Quoting sender's mail completely while responding (unless the mail is in response to the quote or there is a specific reason) is positively irritating. Some people even use Sent mailbox as address book - picking up any past mail to write to its sender. Every e-mail software provides address book which is not only fast and convenient - but extremely simple to use. A little investment in time and effort will result in a business address book that can save considerable time and make your business communication precise.
Stiff, formal language
Actual "tone" of your e-mail can make a difference in the responses you receive. A conversational, informal tone may get a response much more quickly than using stiff, formal language. Use short sentences in direct speech as much as possible.

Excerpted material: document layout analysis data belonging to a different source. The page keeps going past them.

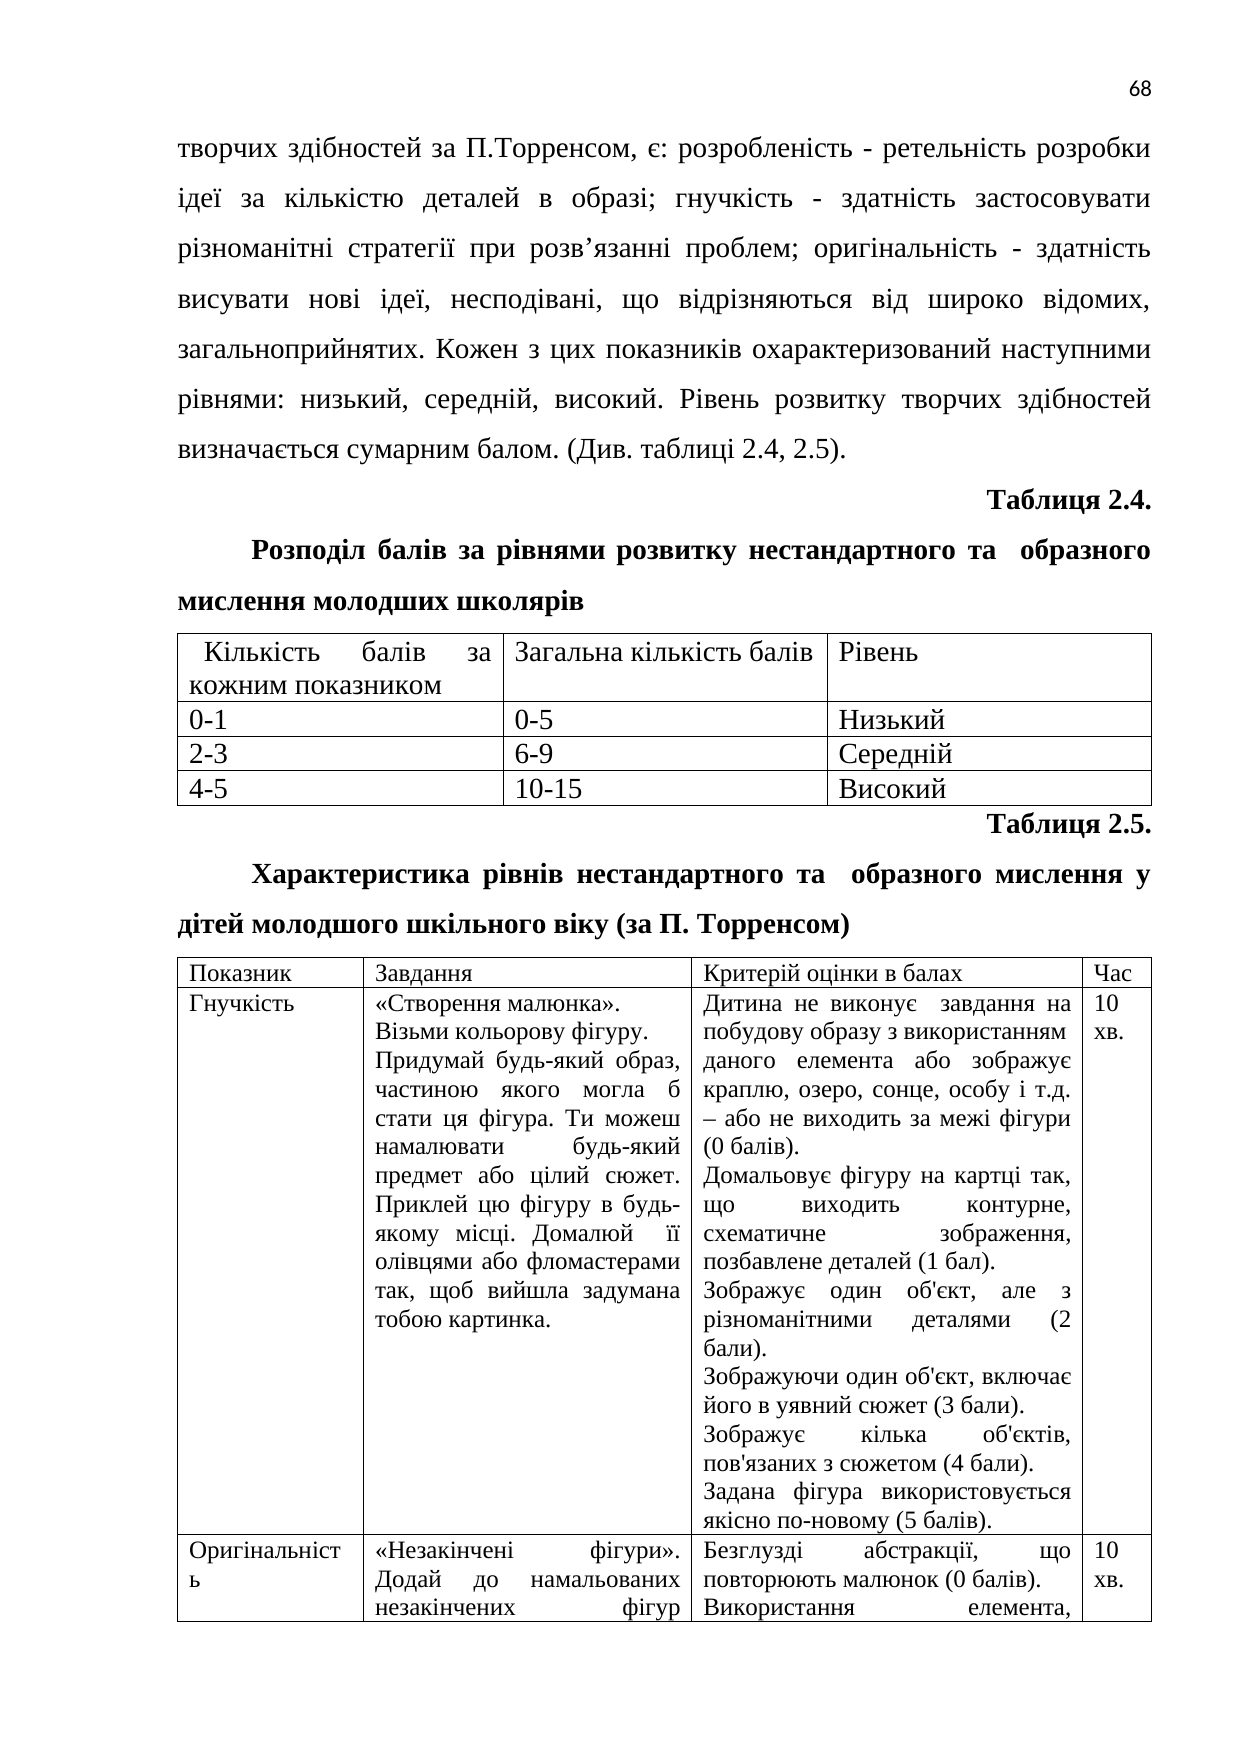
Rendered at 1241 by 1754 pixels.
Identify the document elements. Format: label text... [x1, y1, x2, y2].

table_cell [364, 1535, 691, 1621]
table_cell 0-1 [178, 702, 503, 736]
table_header Кількість балів за кожним показником [178, 634, 503, 701]
table_cell Оригінальність [178, 1535, 363, 1621]
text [177, 130, 1152, 465]
table_cell 10 хв. [1083, 1535, 1151, 1621]
text Характеристика рівнів нестандартного та образного мислення у дітей молодшого шкільного віку (за П. Торренсом) [177, 856, 1152, 940]
table_cell 4-5 [178, 771, 503, 805]
text Таблиця 2.4. [177, 482, 1152, 516]
table_cell 6-9 [504, 737, 827, 770]
table_cell 2-3 [178, 737, 503, 770]
table_header Загальна кількість балів [504, 634, 827, 701]
table_cell «Створення малюнка». Візьми кольорову фігуру. Придумай будь-який образ, частиною якого могла б стати ця фігура. Ти можеш намалювати будь-який предмет або цілий сюжет. Приклей цю фігуру в будь-якому місці. Домалюй її олівцями або фломастерами так, щоб вийшла задумана тобою картинка. [364, 988, 691, 1534]
table_cell 10-15 [504, 771, 827, 805]
table_cell 0-5 [504, 702, 827, 736]
table_cell Високий [828, 771, 1151, 805]
table_header Рівень [828, 634, 1151, 701]
table_header Критерій оцінки в балах [692, 958, 1082, 987]
table_cell Гнучкість [178, 988, 363, 1534]
table_cell 10 хв. [1083, 988, 1151, 1534]
table_header Показник [178, 958, 363, 987]
text Таблиця 2.5. [177, 806, 1152, 839]
table_header Завдання [364, 958, 691, 987]
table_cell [692, 1535, 1082, 1621]
text Розподіл балів за рівнями розвитку нестандартного та образного мислення молодших школярів [177, 532, 1152, 616]
table_cell Дитина не виконує завдання на побудову образу з використанням даного елемента або зображує краплю, озеро, сонце, особу і т.д. – або не виходить за межі фігури (0 балів). Домальовує фігуру на картці так, що виходить контурне, схематичне зображення, позбавлене деталей (1 бал). Зображує один об'єкт, але з різноманітними деталями (2 бали). Зображуючи один об'єкт, включає його в уявний сюжет (3 бали). Зображує кілька об'єктів, пов'язаних з сюжетом (4 бали). Задана фігура використовується якісно по-новому (5 балів). [692, 988, 1082, 1534]
table_cell Середній [828, 737, 1151, 770]
table_header Час [1083, 958, 1151, 987]
table_cell Низький [828, 702, 1151, 736]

Long, unstructured text is difficult to read - more so on a computer screen. Use paragraphs to structure your message appropriately. Long paragraphs and run on sentences are inappropriate for e-mails. Breaking up your paragraphs simply makes them easier to read. Scrolling down a long paragraph can be a pain in the eyes ! Sheer boredom can make recipient just stop reading ! Keeping your message short and to the point guarantees they'll get your message, or at least they're more likely to attempt to read it! A page full of text can be daunting!
Use e-mail to build relationship and trust
E-mail is a powerful communications tool. Make sure your e-mail communications are well received and are actually read. The tone and content of your message should be able to inspire confidence in the recipient. Few checks and commitments on your part can go a long way in establishing your professional reputation and building positive image of your company.